NVIDIA Magpie-Multilingual 357M is an end-to-end neural text-to-speech (TTS) model designed to generate natural and expressive speech across multiple languages. Part of the Magpie series, this model focuses on efficient cross-lingual instruction following at a compact scale, utilizing approximately 357 million parameters. It is built to support a wide range of use cases, from streaming voice agents to offline speech generation.

Architecture and Design

The model utilizes a transformer encoder-decoder architecture consisting of a 6-layer causal transformer encoder and a 12-layer causal transformer decoder. It operates by predicting discrete audio codec tokens autoregressively across eight parallel codebooks. These tokens are subsequently converted into high-fidelity speech waveforms using a frozen, pretrained neural audio codec called NanoCodec, which runs at 22 kHz. To ensure high-quality generation and alignment, the model incorporates Classifier-Free Guidance (CFG) and Group Relative Policy Optimization (GRPO).
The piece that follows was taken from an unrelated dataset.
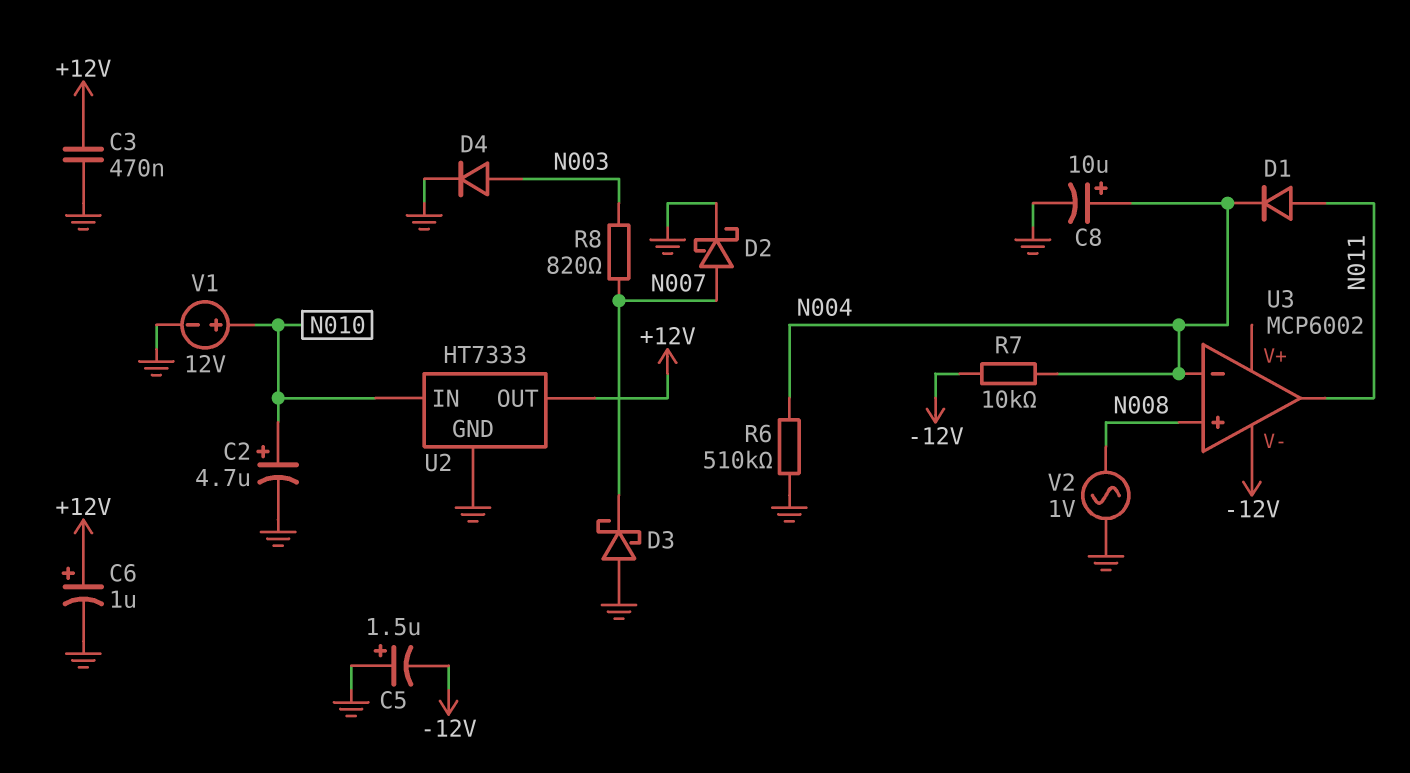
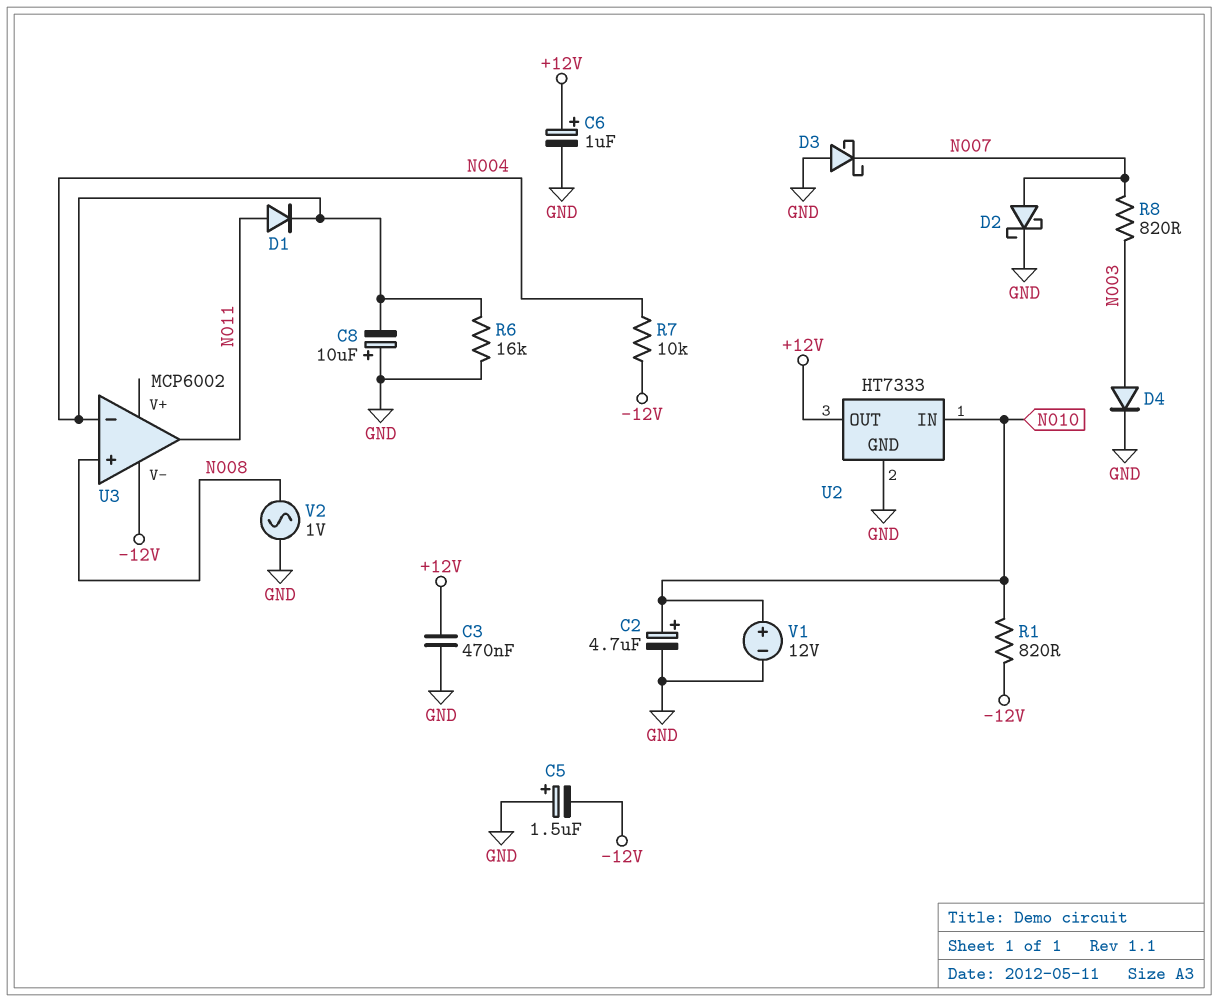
C8: 10uF (plus N004, minus GND) -> 10uF (plus GND, minus N004)
R1: none -> 820 (-12V, N010)
R6: 510k (GND, N004) -> 16k (GND, N004)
Capabilities and Multilingual Support

Magpie-Multilingual 357M supports nine distinct languages: English (US), Spanish (European), German, French, Italian, Vietnamese, Mandarin Chinese, Hindi, and Japanese. It provides multiple voice profiles, typically including at least one male and one female speaker per language, with options for various emotional tones. The model includes built-in text normalization for most supported languages to handle numbers, abbreviations, and special characters correctly.

A key focus of the architecture is the mitigation of common artifacts found in LLM-based speech models, such as hallucinations, skipped words, or repeated phrases. By employing CTC (Connectionist Temporal Classification) loss and attention priors, the model enforces monotonic cross-attention between the input text and the generated audio. Additionally, while the model is optimized for complete utterances, it supports a sliding window mechanism for stable long-form inference on extended text inputs.